Select User Configuration
Select Administrative Templates
Select System
Select Ctrl+Alt+Delete options
Select Enable Task Manager

Click Start
Click Run
Enter gpedit.msc in the Open box and click OK
In the Group Policy settings window

Select User Configuration
Select Administrative Templates
Select System
Select Ctrl+Alt+Delete options
Select Enable Task Manager

How to make this disable it and how to do it from code I'll let you figure out (hint: you'll probably want to edit some registry keys) as this question is pretty fishy.

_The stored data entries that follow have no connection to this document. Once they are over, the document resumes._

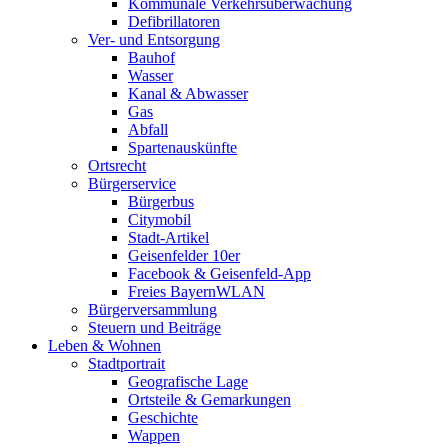
Kommunale Verkehrsüberwachung
Defibrillatoren
Ver- und Entsorgung
Bauhof
Wasser
Kanal & Abwasser
Gas
Abfall
Spartenauskünfte
Ortsrecht
Bürgerservice
Bürgerbus
Citymobil
Stadt-Artikel
Geisenfelder 10er
Facebook & Geisenfeld-App
Freies BayernWLAN
Bürgerversammlung
Steuern und Beiträge
Leben & Wohnen
Stadtportrait
Geografische Lage
Ortsteile & Gemarkungen
Geschichte
Wappen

如何使它禁用它以及如何从代码中做到这一点我会让你弄清楚（提示：你可能想要编辑一些注册表项），因为这个问题很可疑。

You can also install various keyboard hooks that alter the functionality of ctrl + alt + delete.

您还可以安装各种改变 ctrl + alt + delete 功能的键盘挂钩。

You can read about the registry API here.

您可以在此处阅读有关注册表 API 的信息。

If you want NOTHING to happen when you press ctrl alt delete, look into windows hooks and windows API hooking. Those are not easy to code; if you want API hooking then I suggest thislibrary - you might be able to do this with classic windows hooks however.You'll need to write your own msgina.dll to rigurously hook this function. If you don't absolutely have to cut off any response to this command (and you probably don't), then you can most likely get away with simpler methods.

如果您不想在按下 ctrl alt delete 时什么也没有发生，请查看 windows hooks 和 windows API hooking。那些不容易编码；如果您想要 API 挂钩，那么我建议使用这个库 - 但是您可以使用经典的 Windows 挂钩来做到这一点。您需要编写自己的 msgina.dll 来严格地挂钩此函数。如果您不是绝对必须切断对此命令的任何响应（而且您可能不需要），那么您很可能可以使用更简单的方法。